Hayden's Writing the Mystery: A Start-to-Finish Guide for Novice and Professional provides down-to-earth advice for aspiring mystery writers. In accessible, everyday language, Hayden explains the ins and outs of plotting, characterization, suspense, editing, agents, and publication. She also provides helpful exercises that allow writers to practice what they've learned, and interviews with well-known mystery writers such as Elmore Leonard, Laura Lippmann, and Rick Riordan. A Publishers Weekly writer noted that this volume would be helpful to both aspiring writers and experienced writers who want to move up in the genre.
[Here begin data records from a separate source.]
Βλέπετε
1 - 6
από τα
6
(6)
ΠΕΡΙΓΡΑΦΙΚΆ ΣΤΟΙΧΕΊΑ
In addition to writing fiction and nonfiction, Hayden has worked as a book reviewer, feature writer, and columnist for various mystery magazines. She has also worked as a first reader for literary agents and for various publications, including Alfred Hitchcock's Mystery Magazine, Ellery Queen's Mystery Magazine, Asimov's Science Fiction, and Analog Science Fiction. Hayden is also a teacher of online courses for Writer's Online Workshop.
BIOGRAPHICAL AND CRITICAL SOURCES:
Library Journal, August, 2001, Lisa J. Cihlar, review of Writing the Mystery, p. 125.
New York Times Book Review, April 12, 1998, Gerald Jonas, review of Pacific Empire, p. 20.
Publishers Weekly, August 6, 2001, review of Writing the Mystery, p. 81.